Gib sämtliche Zeilen der Auflistung unverändert und vollständig aus.

== Ein Datenblock ==
┌──
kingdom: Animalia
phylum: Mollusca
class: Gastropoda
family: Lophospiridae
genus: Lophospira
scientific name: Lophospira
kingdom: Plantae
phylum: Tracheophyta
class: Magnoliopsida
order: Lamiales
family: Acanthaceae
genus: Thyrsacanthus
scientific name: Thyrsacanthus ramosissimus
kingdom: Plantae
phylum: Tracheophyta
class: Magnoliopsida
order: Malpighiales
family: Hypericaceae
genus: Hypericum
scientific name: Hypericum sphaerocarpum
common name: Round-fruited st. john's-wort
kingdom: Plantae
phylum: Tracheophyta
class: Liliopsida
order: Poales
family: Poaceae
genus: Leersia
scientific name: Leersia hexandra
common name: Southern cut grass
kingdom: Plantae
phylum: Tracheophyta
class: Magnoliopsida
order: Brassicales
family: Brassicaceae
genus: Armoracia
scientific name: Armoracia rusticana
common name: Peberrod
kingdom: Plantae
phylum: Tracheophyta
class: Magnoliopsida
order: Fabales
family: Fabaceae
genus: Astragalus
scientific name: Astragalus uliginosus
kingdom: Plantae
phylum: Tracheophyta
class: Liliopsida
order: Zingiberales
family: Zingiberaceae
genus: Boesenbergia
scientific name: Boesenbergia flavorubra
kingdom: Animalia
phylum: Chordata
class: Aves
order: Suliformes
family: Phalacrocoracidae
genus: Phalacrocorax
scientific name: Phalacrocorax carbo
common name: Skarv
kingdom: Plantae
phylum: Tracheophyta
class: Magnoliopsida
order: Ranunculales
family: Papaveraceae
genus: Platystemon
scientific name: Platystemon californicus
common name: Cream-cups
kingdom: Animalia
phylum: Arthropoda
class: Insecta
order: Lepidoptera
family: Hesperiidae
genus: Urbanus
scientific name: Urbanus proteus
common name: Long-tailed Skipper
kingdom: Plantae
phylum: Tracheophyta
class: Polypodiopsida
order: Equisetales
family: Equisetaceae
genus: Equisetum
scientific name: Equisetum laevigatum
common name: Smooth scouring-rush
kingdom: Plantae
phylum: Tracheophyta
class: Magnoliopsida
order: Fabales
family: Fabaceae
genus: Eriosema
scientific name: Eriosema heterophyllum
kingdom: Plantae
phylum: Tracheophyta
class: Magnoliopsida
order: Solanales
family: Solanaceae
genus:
└──
== Lösung ==
kingdom: Animalia
phylum: Mollusca
class: Gastropoda
family: Lophospiridae
genus: Lophospira
scientific name: Lophospira
kingdom: Plantae
phylum: Tracheophyta
class: Magnoliopsida
order: Lamiales
family: Acanthaceae
genus: Thyrsacanthus
scientific name: Thyrsacanthus ramosissimus
kingdom: Plantae
phylum: Tracheophyta
class: Magnoliopsida
order: Malpighiales
family: Hypericaceae
genus: Hypericum
scientific name: Hypericum sphaerocarpum
common name: Round-fruited st. john's-wort
kingdom: Plantae
phylum: Tracheophyta
class: Liliopsida
order: Poales
family: Poaceae
genus: Leersia
scientific name: Leersia hexandra
common name: Southern cut grass
kingdom: Plantae
phylum: Tracheophyta
class: Magnoliopsida
order: Brassicales
family: Brassicaceae
genus: Armoracia
scientific name: Armoracia rusticana
common name: Peberrod
kingdom: Plantae
phylum: Tracheophyta
class: Magnoliopsida
order: Fabales
family: Fabaceae
genus: Astragalus
scientific name: Astragalus uliginosus
kingdom: Plantae
phylum: Tracheophyta
class: Liliopsida
order: Zingiberales
family: Zingiberaceae
genus: Boesenbergia
scientific name: Boesenbergia flavorubra
kingdom: Animalia
phylum: Chordata
class: Aves
order: Suliformes
family: Phalacrocoracidae
genus: Phalacrocorax
scientific name: Phalacrocorax carbo
common name: Skarv
kingdom: Plantae
phylum: Tracheophyta
class: Magnoliopsida
order: Ranunculales
family: Papaveraceae
genus: Platystemon
scientific name: Platystemon californicus
common name: Cream-cups
kingdom: Animalia
phylum: Arthropoda
class: Insecta
order: Lepidoptera
family: Hesperiidae
genus: Urbanus
scientific name: Urbanus proteus
common name: Long-tailed Skipper
kingdom: Plantae
phylum: Tracheophyta
class: Polypodiopsida
order: Equisetales
family: Equisetaceae
genus: Equisetum
scientific name: Equisetum laevigatum
common name: Smooth scouring-rush
kingdom: Plantae
phylum: Tracheophyta
class: Magnoliopsida
order: Fabales
family: Fabaceae
genus: Eriosema
scientific name: Eriosema heterophyllum
kingdom: Plantae
phylum: Tracheophyta
class: Magnoliopsida
order: Solanales
family: Solanaceae
genus:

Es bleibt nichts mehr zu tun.